EDITOR: Congratulations to the Sebastopol City Council on finding the perfect spot for a homeless RV park. The property is the abandoned Amerigas outlet, a site that in all probability may have toxic waste concerns. And then there’s a Waldorf K-8 charter school nearby, the Redwood Marketplace across the street, neighbors on all sides and, how convenient, a liquor store next door. What could possibly go wrong?

MIKE TINNEY

Sebastopol

Riot consequences

EDITOR: For more than a year prior to 2020 election, the former president ranted that the election was rigged, that if he didn’t win it was stolen. And so, when Jan. 6 rolled around with Joe Biden clearly the winner, he still refused to concede the election loss — a first in American history.

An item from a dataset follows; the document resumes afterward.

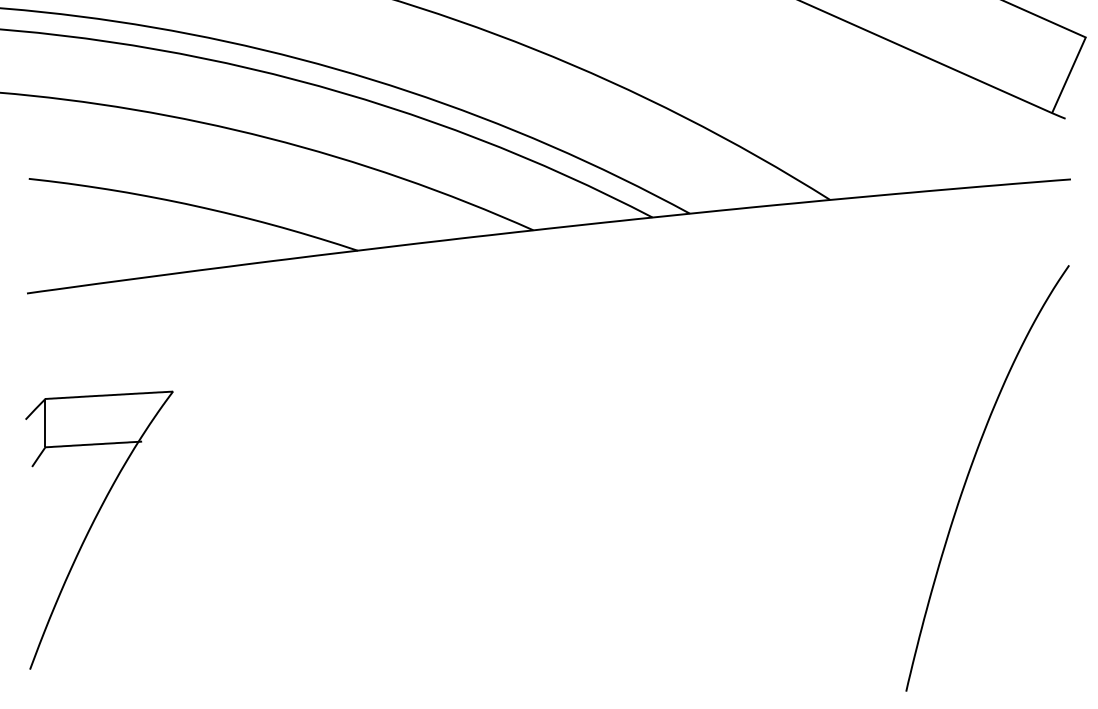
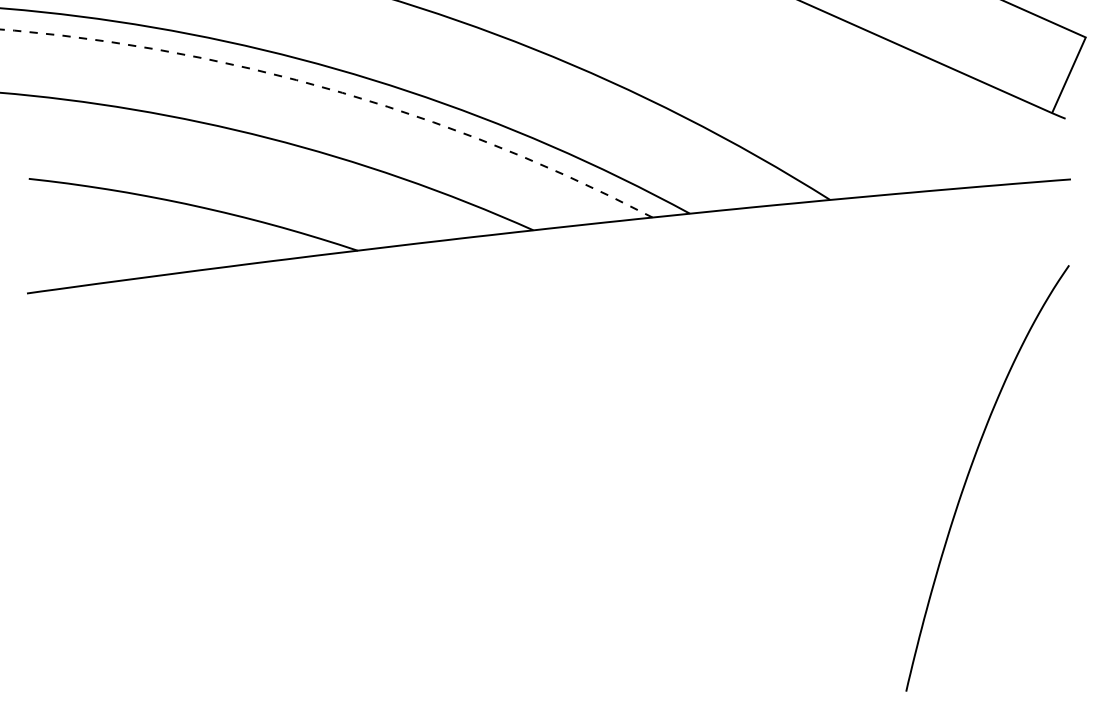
arc at (335, 90): solid -> dashed
part at (92, 526): present -> none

As a result, there was a riot at the U.S. Capitol, instigated and encouraged in public by the president. As the mob continued to assault Capitol Police officers, authorities say Robert Palmer pushed to the front and hurled a fire extinguisher, a plank and a long pole at officers. On Dec. 18, a headline read, “Capitol rioter gets 5-year sentence.” A congressional investigation continues, but it seems clear that the ex-president could also someday be charged with a crime.